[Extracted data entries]
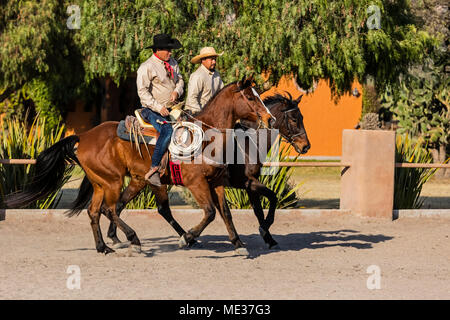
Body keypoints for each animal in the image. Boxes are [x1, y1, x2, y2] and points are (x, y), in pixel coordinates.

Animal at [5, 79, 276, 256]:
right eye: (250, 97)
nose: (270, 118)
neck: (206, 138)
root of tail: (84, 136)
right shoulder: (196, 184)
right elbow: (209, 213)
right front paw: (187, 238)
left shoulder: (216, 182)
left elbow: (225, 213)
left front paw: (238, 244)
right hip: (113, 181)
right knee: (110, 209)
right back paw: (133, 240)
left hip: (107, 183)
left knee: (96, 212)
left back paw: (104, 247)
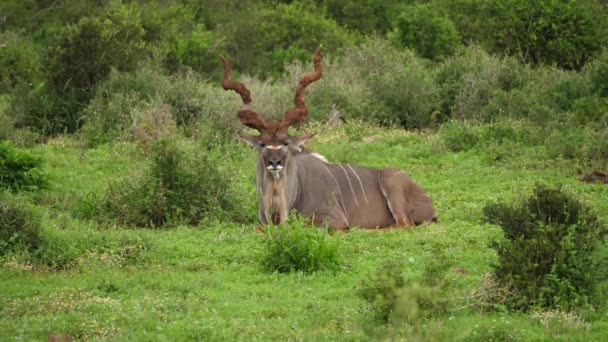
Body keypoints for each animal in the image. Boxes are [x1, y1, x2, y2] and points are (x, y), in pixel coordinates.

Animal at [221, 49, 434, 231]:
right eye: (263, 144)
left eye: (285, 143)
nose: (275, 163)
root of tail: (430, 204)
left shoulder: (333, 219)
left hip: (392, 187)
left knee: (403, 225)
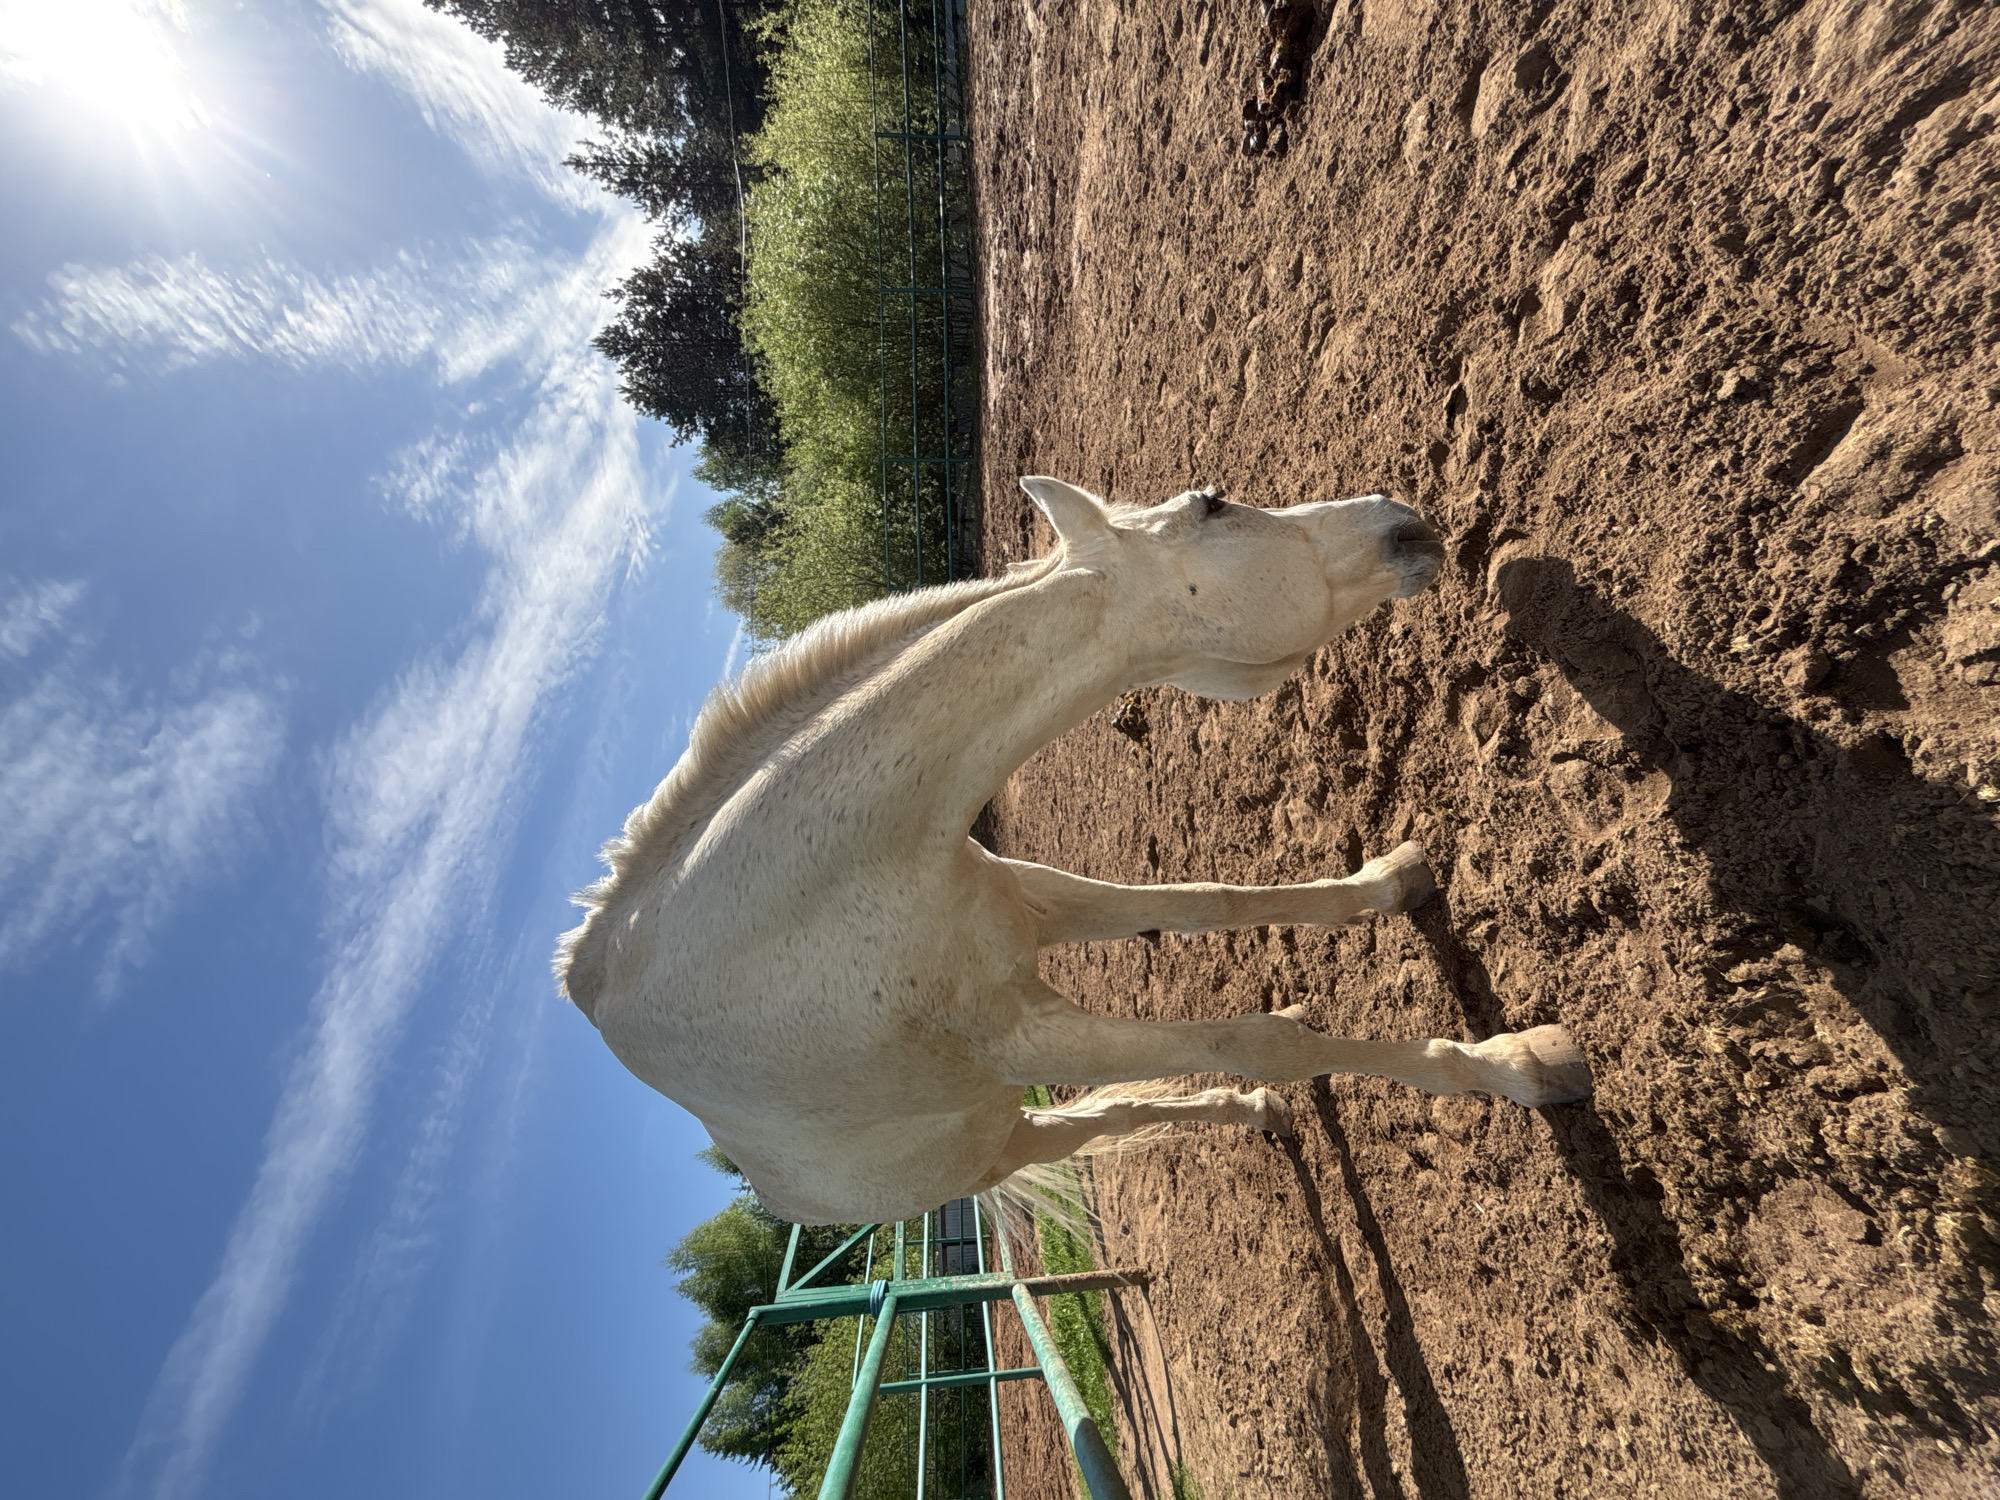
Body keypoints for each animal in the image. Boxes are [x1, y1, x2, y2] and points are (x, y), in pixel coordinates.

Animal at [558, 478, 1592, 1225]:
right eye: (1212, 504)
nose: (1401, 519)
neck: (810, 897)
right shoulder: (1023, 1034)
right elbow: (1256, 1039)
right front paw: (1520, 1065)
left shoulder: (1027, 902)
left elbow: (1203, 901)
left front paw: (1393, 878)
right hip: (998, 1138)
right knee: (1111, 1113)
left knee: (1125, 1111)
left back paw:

■ Work instruction
Reproduce the records above exactly, but only from the line with "left elbow: (225, 213)" up to and including the line with "right front paw: (1520, 1065)". Leave the pictures out.

■ Exercise output
left elbow: (225, 213)
left front paw: (238, 244)
right hip: (113, 181)
right knee: (110, 209)
right back paw: (133, 240)
left hip: (107, 183)
left knee: (96, 212)
left back paw: (104, 247)
Body keypoints for each animal in the image. Boxes are [x1, y1, x2, y2] and points are (x, y), in pixel coordinates.

Animal at [221, 49, 434, 231]:
right eye: (263, 144)
left eye: (285, 143)
nose: (275, 163)
root of tail: (430, 204)
left shoulder: (333, 219)
left hip: (392, 187)
left knee: (403, 225)
Body keypoints for each animal in the image. Boxes are [x1, y1, x2, y2] and points are (x, y), in pixel coordinates.

Animal at [558, 478, 1592, 1225]:
right eye: (1212, 504)
nose: (1401, 519)
neck: (810, 897)
right shoulder: (1023, 1034)
right elbow: (1256, 1039)
right front paw: (1520, 1065)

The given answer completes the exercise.